Youssef Nabil

„Wir brauchen ein neues Ägypten“

Herr Nabil, Sie wohnen in New York. Wann waren Sie das letzte Mal in Ägypten?
Seitdem ich das Land vor acht oder neun Jahren verlassen habe, besuche ich es einmal im Jahr für einen Monat. Ich war erst kürzlich in Kairo, bin aber Mitte Januar abgereist.

In Ihrer Arbeit geht es häufig um Erfahrung, die durch Massenmedien wie Kino oder Fernsehen vermittelt ist. Nun haben Sie auch die Revolution im TV erlebt ...
Ja, ich habe Al-Dschasira geschaut, in englischer Sprache. Und jeden Tag habe ich mit meiner Familie gesprochen. Es fühlte sich wunderbar an, die hunderttausenden Menschen in den Straßen und auf dem Tahrir-Platz zu sehen. Mein Zwillingsbruder war auch dort und hat protestiert. Es war ein unglaublicher Moment, als Mubarak dann zurückgetreten ist. Man wusste, es würde passieren, man kannte das Szenario.

Sie sind 1972 geboren – die meisten Demonstranten waren in Ihrem Alter. Haben Sie damals Ägypten aus Unzufriedenheit verlassen?
Jeder, der aus seinem Land fortgeht, sucht etwas anderes. Ich habe Ägypten wegen meiner Arbeit verlassen. Ich wollte mich frei fühlen. Ich habe 30 Jahre in diesem Land gelebt, es ist mein Zuhause. Aber als Künstler hatte ich keinerlei Beziehung zu staatlichen Einrichtungen wie das Kulturministerium, ich wusste, dass ich niemals mein Land auf einer Biennale offiziell repräsentieren würde oder in einer staatlichen Institution ausstellen kann.  Für mich war es also das Beste, Ägypten zu verlassen und dem Land in meiner eigenen Weise verbunden zu bleiben.

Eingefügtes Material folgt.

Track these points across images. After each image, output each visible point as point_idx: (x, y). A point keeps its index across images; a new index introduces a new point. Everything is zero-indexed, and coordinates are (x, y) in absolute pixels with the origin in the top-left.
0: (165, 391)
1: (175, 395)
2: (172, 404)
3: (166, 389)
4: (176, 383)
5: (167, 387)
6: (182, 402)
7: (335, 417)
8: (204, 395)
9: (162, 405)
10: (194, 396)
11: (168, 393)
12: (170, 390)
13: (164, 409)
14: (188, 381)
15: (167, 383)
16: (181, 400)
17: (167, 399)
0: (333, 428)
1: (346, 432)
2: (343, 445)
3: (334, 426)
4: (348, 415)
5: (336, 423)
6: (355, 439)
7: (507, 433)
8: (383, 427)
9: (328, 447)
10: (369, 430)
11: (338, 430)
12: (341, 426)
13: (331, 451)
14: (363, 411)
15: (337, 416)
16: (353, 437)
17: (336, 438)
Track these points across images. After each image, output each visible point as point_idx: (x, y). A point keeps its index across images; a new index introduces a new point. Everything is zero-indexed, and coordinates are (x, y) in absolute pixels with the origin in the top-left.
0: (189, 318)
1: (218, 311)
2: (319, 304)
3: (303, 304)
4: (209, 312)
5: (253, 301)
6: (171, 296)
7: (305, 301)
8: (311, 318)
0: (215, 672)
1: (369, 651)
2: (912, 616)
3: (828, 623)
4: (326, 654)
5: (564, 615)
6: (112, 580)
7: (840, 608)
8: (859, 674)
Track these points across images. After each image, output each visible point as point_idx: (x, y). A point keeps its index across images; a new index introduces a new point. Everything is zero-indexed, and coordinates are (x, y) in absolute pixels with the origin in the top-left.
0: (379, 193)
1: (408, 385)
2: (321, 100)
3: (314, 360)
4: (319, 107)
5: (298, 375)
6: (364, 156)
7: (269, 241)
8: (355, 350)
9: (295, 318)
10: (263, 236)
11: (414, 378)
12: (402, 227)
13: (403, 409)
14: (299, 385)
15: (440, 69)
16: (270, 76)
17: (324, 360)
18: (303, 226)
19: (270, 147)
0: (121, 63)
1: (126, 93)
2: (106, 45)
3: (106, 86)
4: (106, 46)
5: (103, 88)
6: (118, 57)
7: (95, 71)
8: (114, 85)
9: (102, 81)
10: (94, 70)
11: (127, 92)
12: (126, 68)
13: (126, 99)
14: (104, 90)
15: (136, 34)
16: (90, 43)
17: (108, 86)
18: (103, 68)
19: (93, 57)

Waren Künstler frei im nun gestürzten System?
Ja, es war durchaus möglich, die Regierung offen anzugreifen. Es ging also weniger um die Freiheit, sich auszudrücken. Es war schon schwierig einige Themenkomplexe in Ausstellungen zu zeigen und direkt zu benennen, aber nicht wegen Mubarak, sondern den sozialen Veränderungen, die in unserem Land stattfanden: Viele Menschen sind streng religiös geworden, und das ist ein neues Phänomen.
 
Ihr Werk beinhaltet auch Aktaufnahmen. War das ein Problem?
Ich habe es immer hingekriegt, ein oder zwei freizügige Aufnahmen in meinen Ausstellungen zu zeigen. Aber, sicher, das ist nicht ganz einfach heutzutage in Ägypten.
 
Sie feiern in Ihrer Arbeit das Ägypten der 50er-Jahre, in denen es offenbar freier zuging. Sind Sie nostalgisch?
Definitiv. Generell bin ich eine nostalgische Person. Ich denke immer an die Vergangenheit, an das, was wir hier in New York vermissen. Und ich denke immerzu an Ägypten. Und bin ich dort, versuche ich mir ständig vorzustellen, wie es in den alten Zeiten wohl gewesen sein mochte. In den 50er-Jahren waren die Leute freier im Denken und gelassener. Es war eine romantische Zeit, überall auf der Welt.

Meinen Sie, der Umbruch könnte auch einen Geist wieder beleben, der in den 50ern geherrscht haben muss?
Ich glaube nicht, dass irgendeine Gesellschaft sich zurück in der Zeit bewegen kann. Wir sind durch so viele Kriege, Konflikte und Veränderungen gegangen – das Land wird nie mehr das Gleiche sein. Aber was wir jetzt erleben, kann nur positive Ergebnisse bringen. Ich bin mir bewusst, dass es eine schwierige Zeit ist, es braucht jetzt einige Jahre, bis alles in die richtige Richtung geht. Aber diese Revolution ist das Beste, was uns je passiert ist. Muslime und Christen, Leute von unterschiedlichsten sozialen Schichten – sie alle hatten gemeinsam ein Ziel: Veränderung. Das ist doch entscheidend in Demokratien. Die Menschen müssen ihr Denken ändern. Es geht doch nicht nur um Mubarak. Wir brauchen jetzt junge Führungskräfte, wir brauchen ein neues Ägypten.